In my mind, it makes sense to offer an infrastructure-level service that every Internet startup will need. Eventually, if enough coworking space providers offer managed services as well, there will still be no differentiation. The keys are time-to-market and the art of bundling and pricing. It’s quite intriguing to not see many coworking space shops do so. Perhaps, I am missing something. Or not.

Sinemia and MoviePass

If you live in the US and are a fan of watching movies at cinemas, chances are that you have heard of a company called MoviePass. It is famous for its unprecedented business – $10/month for one ticket every day. The company has suffered a great deal financially and operationally for its business model, including an urgent financing round to keep its servers running, downtimes, unimpressive customer services and frequent changes to its pricing.

In the subscription world, the mandate is that once a user subscribes, the more the subscriber consumes services/content, the better and marginal cost is trivial. Take Netflix for example. After a successful subscription, a user can watch as many movies and for as many times as possible. Netflix takes in minimal marginal costs (probably for servers, storage and networking) for every time a movie is watched. In the case of MoviePass, it’s not the case. Every time a ticket is dispensed, MoviePass pays the cinemas either the full amount of the ticket or the majority of it. Slap on it the cost of marketing, financing and operations and the business loses money.

How does MoviePass make money in that case? I suspect that MoviePass prioritizes growing its user base to the point that it is big enough for the company to convince cinemas to cut its a much better deal. Advertising can be another avenue.

The failure of MoviePass is also from the customer segmentation perspective. We moviegoers differ from one another in our consumer behavior. Some go to cinemas every week, some go for only blockbusters and some only do so once in a while. The difference in behavior requires multiple offerings from MoviePass. The less frequent users don’t feel motivated to keep a subscription every month. Movie junkies who go as many times as possible will bleed the company dry. There are some users who look at the release schedule, subscribe for only one month in which I can watch movies I like and then unsubscribe, myself included. Such users don’t offer much value to MoviePass as they don’t, ironically, consume enough to contribute to MoviePass’s value as a company.

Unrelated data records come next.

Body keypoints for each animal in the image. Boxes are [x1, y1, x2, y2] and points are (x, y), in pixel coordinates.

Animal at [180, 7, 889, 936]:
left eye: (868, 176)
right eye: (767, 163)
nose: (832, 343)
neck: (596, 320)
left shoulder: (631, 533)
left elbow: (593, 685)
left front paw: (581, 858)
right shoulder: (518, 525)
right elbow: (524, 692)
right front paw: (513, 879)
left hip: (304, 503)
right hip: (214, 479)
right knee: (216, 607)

The “one-size-fits-all” model that MoviePass is famous for doesn’t take into account any user behavior. Unsurprisingly, it failed.

Sinemia today announced an unlimited plan. For $30 bucks, users can get a ticket every day and advanced bookings are allowed (not possible with MoviePass). The difference obviously is a higher price tag that comes with the plan. I suspect that even at $30/month, it is still a money-losing deal for Sinemia but it is less damaging than a $10/month plan. Moreover, Sinemia has 5 different plans now. Each appeals to a different segment of users.

Sinemia

To discourage users from unsubscribing early, Sinemia enforces an initiation fee for monthly-based plans. That way, users care more about the subscription and are motivated to stay longer. If users unsubscribe, Sinemia gets more revenue in return. If users want to avoid the initiation fees, the only way is to be locked in for a yearly bill.

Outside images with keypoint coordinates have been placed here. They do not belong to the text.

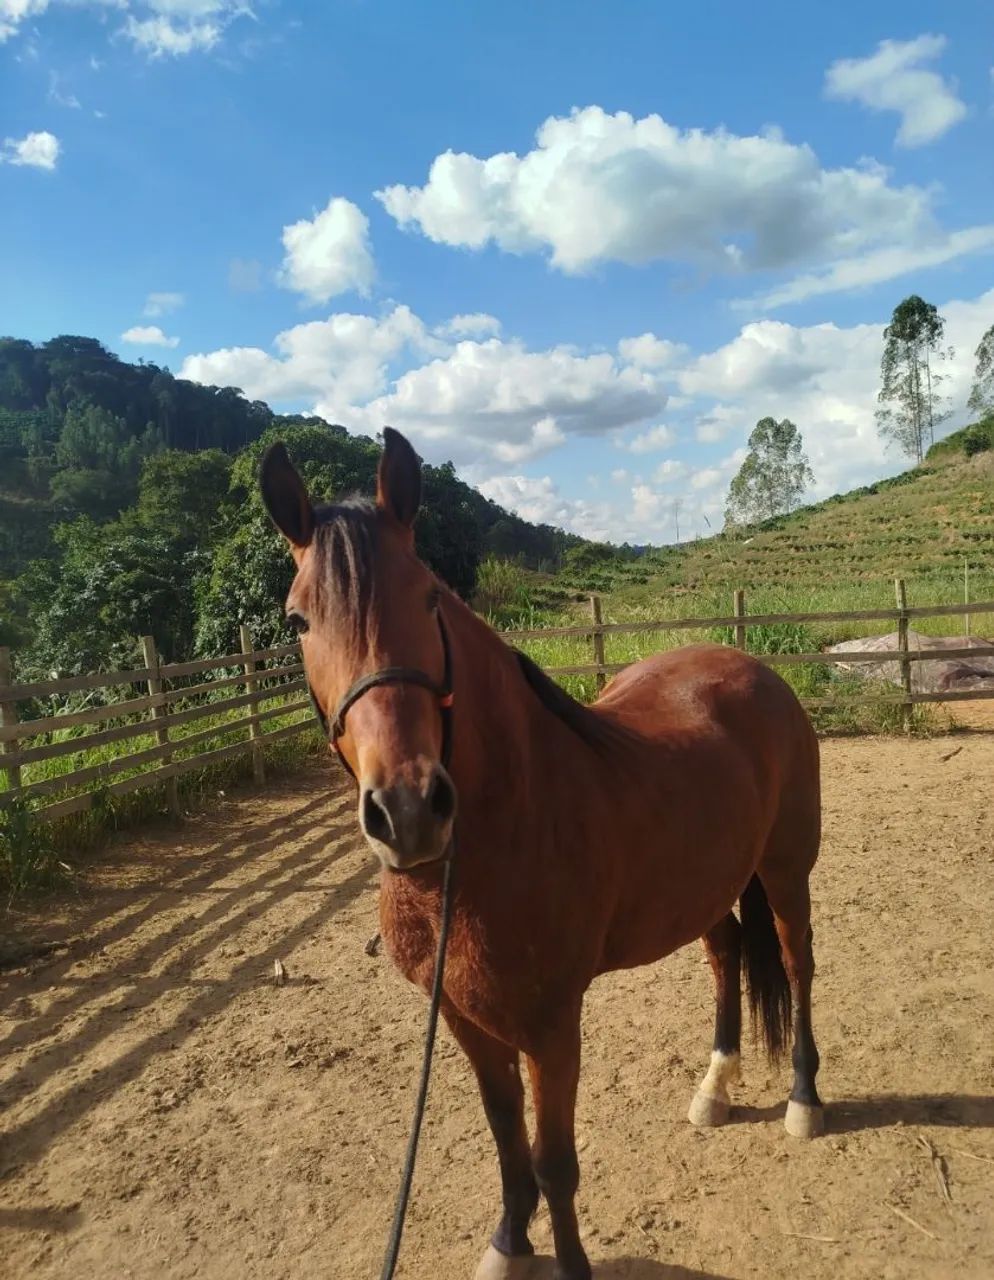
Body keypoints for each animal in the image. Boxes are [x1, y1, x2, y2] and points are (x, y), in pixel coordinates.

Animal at [259, 428, 824, 1280]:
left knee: (796, 963)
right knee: (726, 954)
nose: (409, 810)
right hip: (702, 886)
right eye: (298, 621)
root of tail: (754, 669)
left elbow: (557, 1161)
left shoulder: (551, 1030)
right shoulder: (464, 1021)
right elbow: (506, 1137)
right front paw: (508, 1243)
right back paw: (716, 1087)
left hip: (787, 872)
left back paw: (802, 1100)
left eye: (429, 598)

Even though Sinemia has multiple plans and higher pricing points, Sinemia will try to enlarge its user base and leverage it for a better deal with cinemas. What I think will be appealing to cinemas is that Sinemia can prove that it attracts moviegoers in unpopular times during a day. Movie slots are perishable. Once it goes by, there is no way to recover it. Hence, cinemas would be interested in putting butts on their seats during low-traffic hours. If Sinemia can prove that it is able to deliver that, its position will be stronger. Anyway, its business model is saner than MoviePass’.